The regular-season games were inauspicious for the Raptors. LeBron torched them for 29 points, 7 rebound and 8 assists per game on 68 percent true shooting and 30 percent usage. He orchestrated some amazing offensive attacks against them. While the Raptors handed the Cavs their worst loss of the year in their first head-to-head matchup, Cleveland returned the favor with a 125 offensive rating in the ensuing two games. This included the Cavs’ best offensive and the Raptors’ worst defensive performances of the campaign — 137 points per 100 possessions on March 21.
The following animated chart shows how Toronto matched up defensively against Cleveland in each of their three regular-season games. Each line indicates the defender who spent the most time guarding a specific offensive player on a given possession. The thicker the line, the more frequent the matchup.
Rookie OG Anunoby has spent the most time on LeBron, serving as the primary defender on 106 possessions, or roughly 49 percent frequency. Pascal Siakam has come in second, with much of his matchup taking place during the March 21 game. Toronto is likely to continue this arrangement, but head coach Dwane Casey must be prepared with adjustments, since Anunoby and Siakam are bound to have their hands full.
— Positive Residual (@presidual)
These charts are not meant to evaluate whether an offense is good or bad. They are designed to help illustrate how teams go about the goal of trying to put the ball in the basket. Each team’s offense is evaluated on four stylistic spectrums.
Ball movement is measured with the average touch time for each team, from the NBA’s player tracking statistics. A lower average touch time means the ball is moving from player to player more quickly.
Player movement is measured with a combination differenttracking statistics, and works out to average distance traveled per 24 seconds of offensive possession.
Pace is measured with the average length of an offensive possession from Inpredictable, a more accurate representation for how quickly a team is working than traditional pace.
Shot selection is measured with MoreyBall percentage — in this case the percentage of a team’s true shooting opportunities that came at the rim, from the free throw line, or on a 3-pointer. It’s a generalized measure but captures something about how much each team hews to the shots that are, on average, the most efficient.

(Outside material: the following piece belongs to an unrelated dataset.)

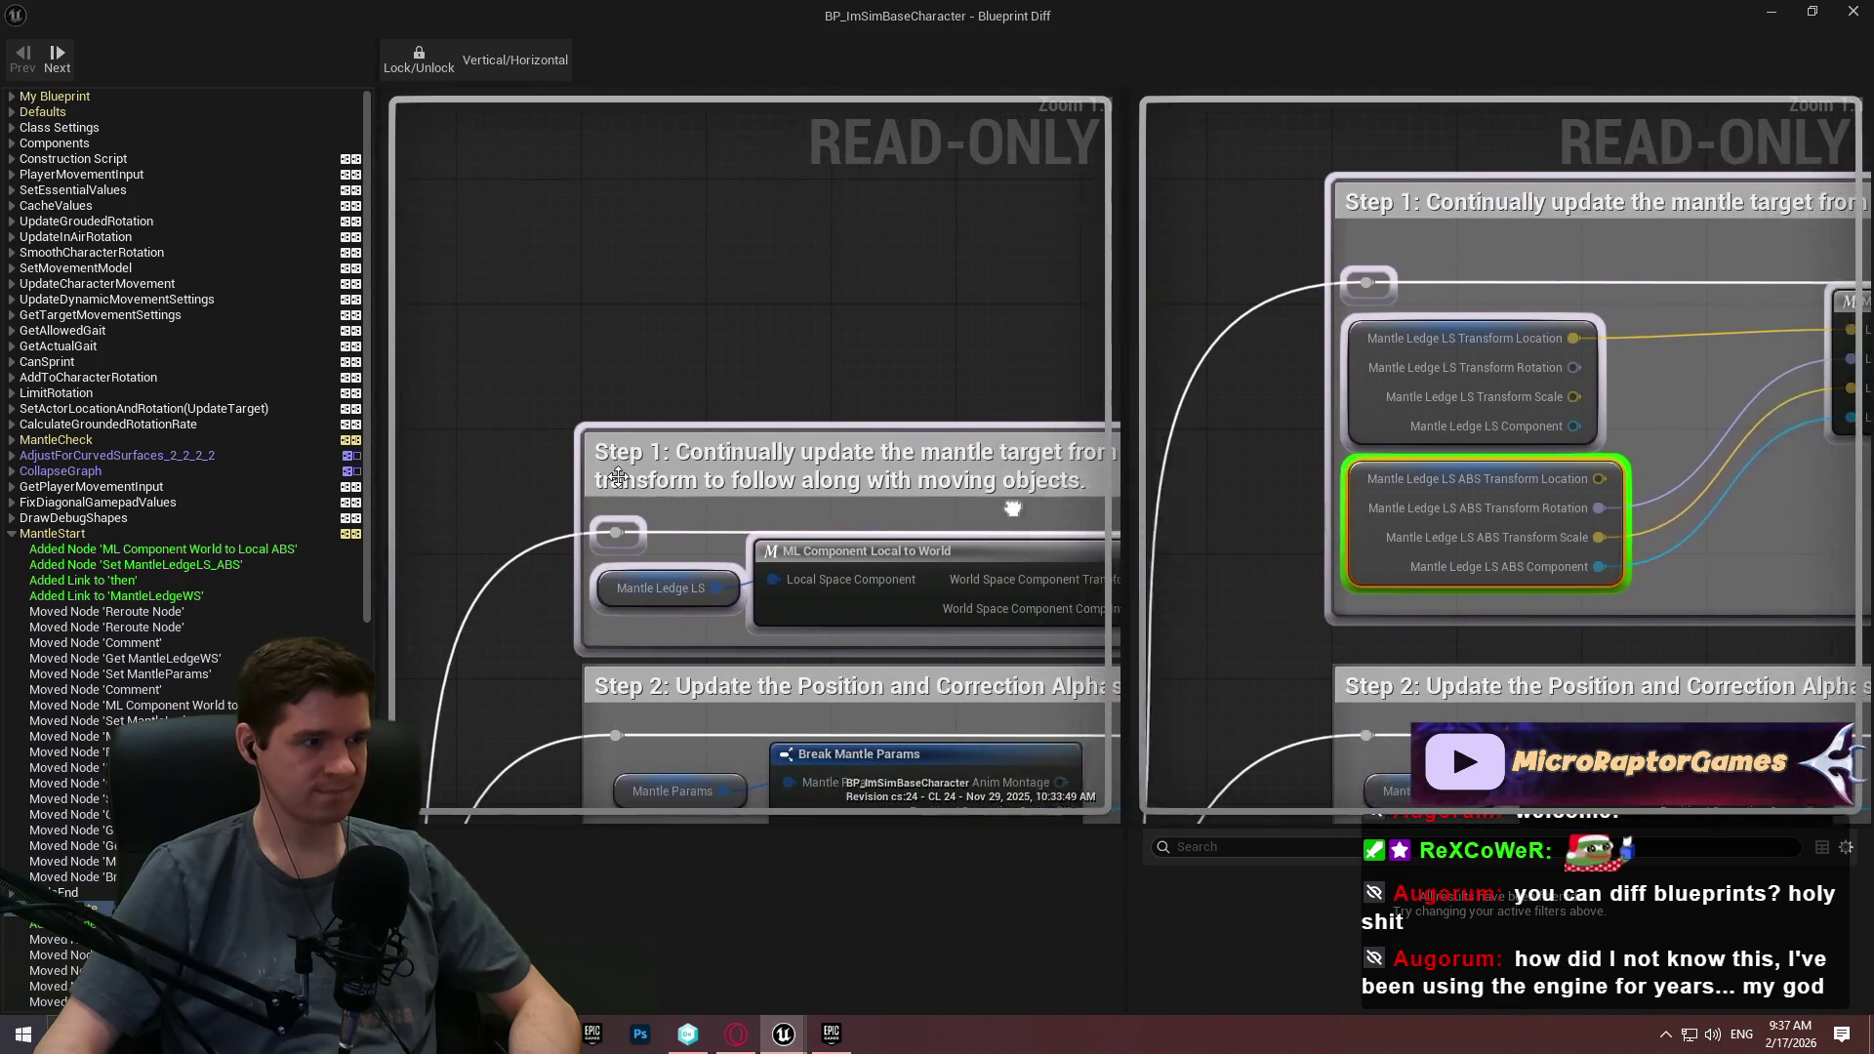
left_click(67, 441)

On the graph below you’ll see a line for each team’s offense. As the line moves away from the center of the graph on each axis you’re seeing more of that stylistic trait. For example, shot selection shows a (hypothetically) more efficient shot selection the further you are from center. Here’s how the Raptors and Cavaliers match up.

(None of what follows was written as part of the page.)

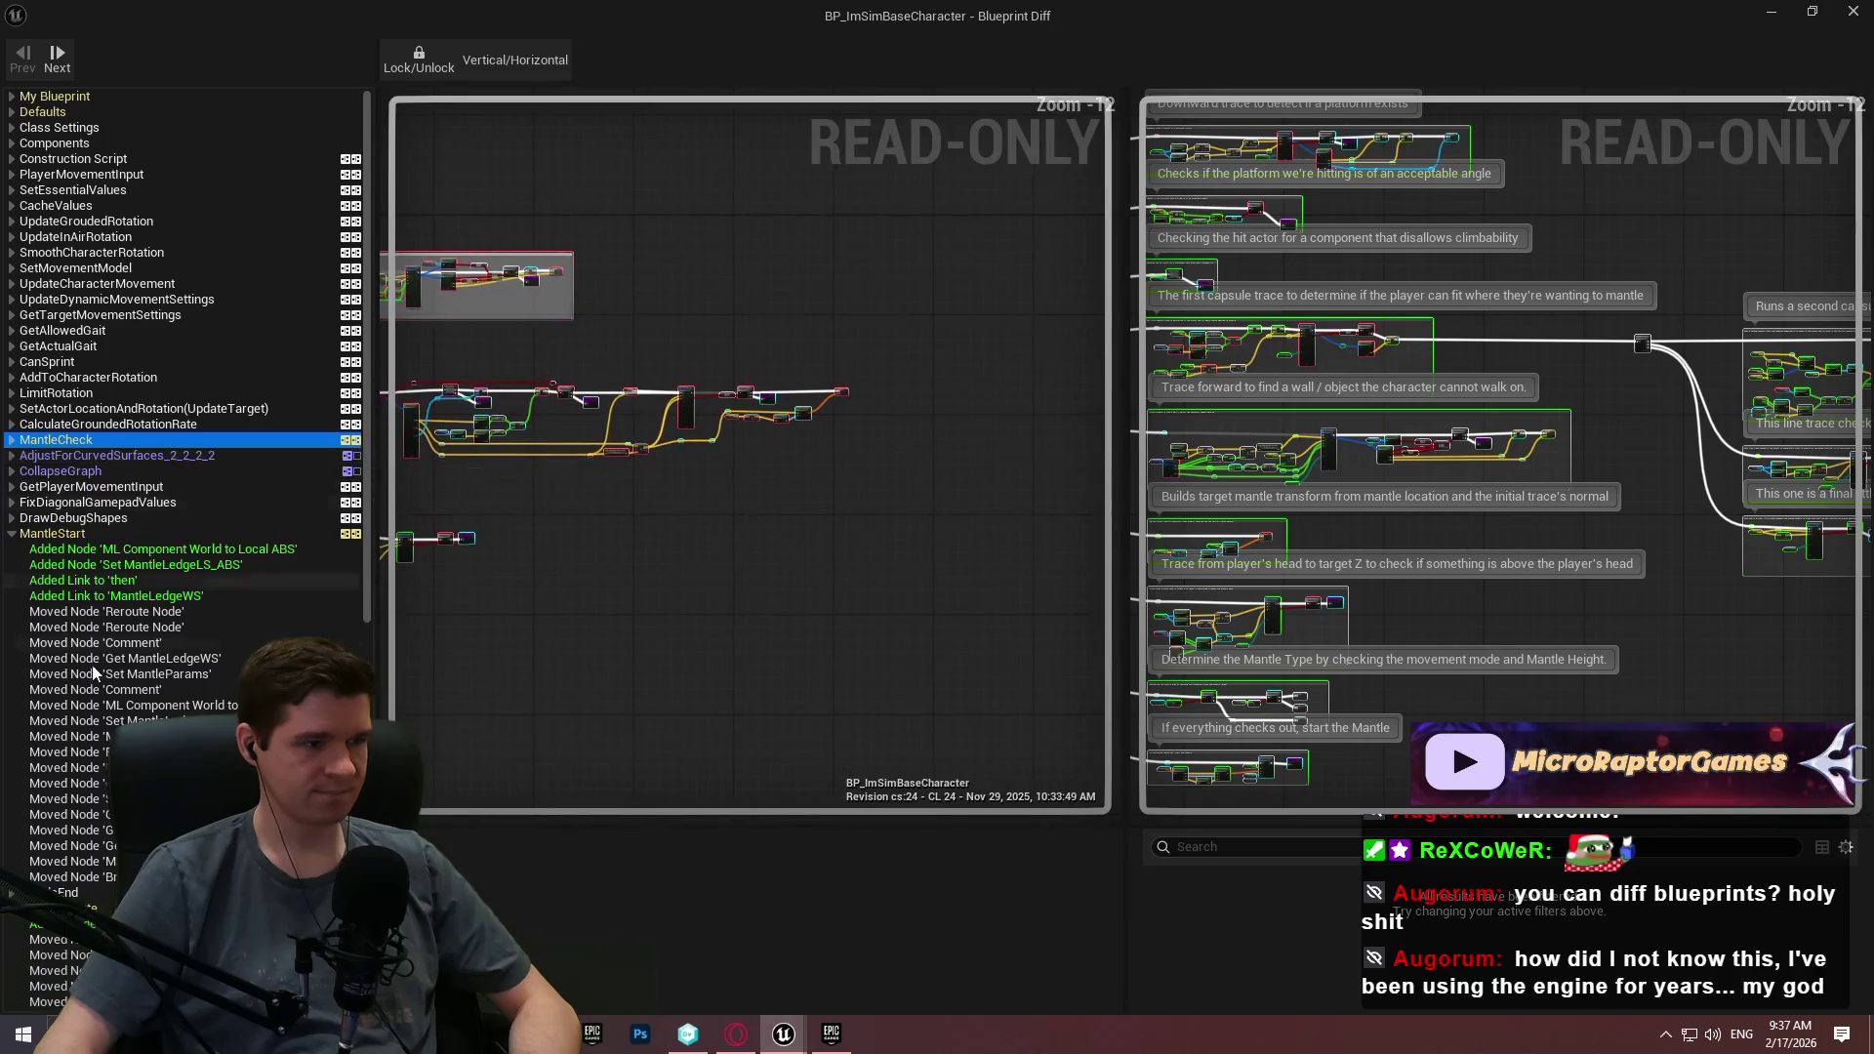
scroll(102, 666, "down", 10)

These are two of the better offenses in the league and Cleveland and Toronto are almost identical with regards to shot selection and pace. The difference is that the Cavaliers still relay on LeBron James as the primary fulcrum to create open shots, where the Raptors have moved towards egalitarian movement instead of relying so heavily on DeMar DeRozan and Kyle Lowry. It will be interesting if the Raptors evolution can hold up now that it’s matched up against such a familiar foe.
— Ian Levy (@HickoryHigh)
To project the series, I am using my in-season game projection model. The model is trained off historical game data, and accounts for rest, travel, team strength, and matchup. Since I began using the model to predict outcomes, I have been able to correctly identify the winner in about 70 percent of games.

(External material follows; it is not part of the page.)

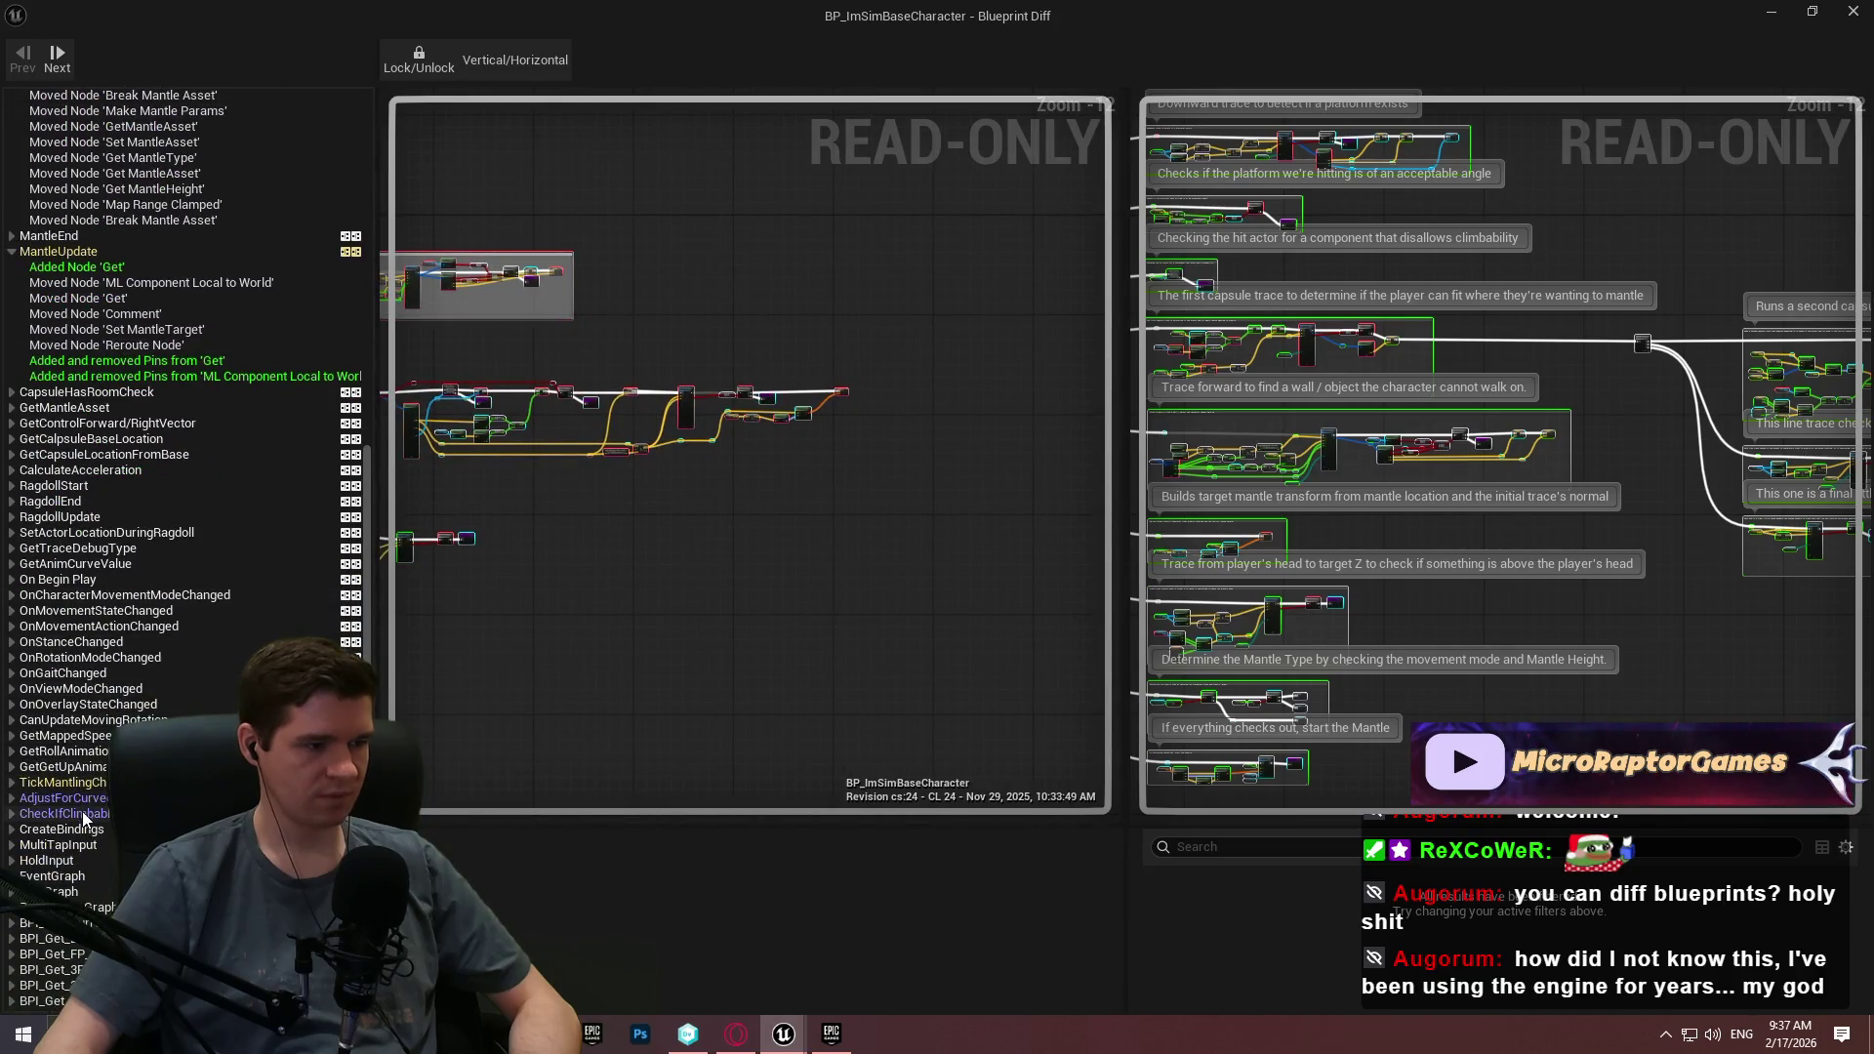
left_click(66, 799)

The Cavaliers survived a tough seven-game series against the Pacers, and have an even tougher series against the Raptors in front of them now. My model has the Raptors nearly as likely to sweep the series (11.2 percent) as any single outcome which the Cavaliers win (11.4 percent for the Cavs to win in six). The Pacers showed how easy it was to get quality shots off against the Cavaliers defense, and the Raptors are even better situated to take advantage of those defensive errors. The Raptors should be considered decent favorites to move on, so long as they do not let LeBron get into their heads as they have in previous seasons.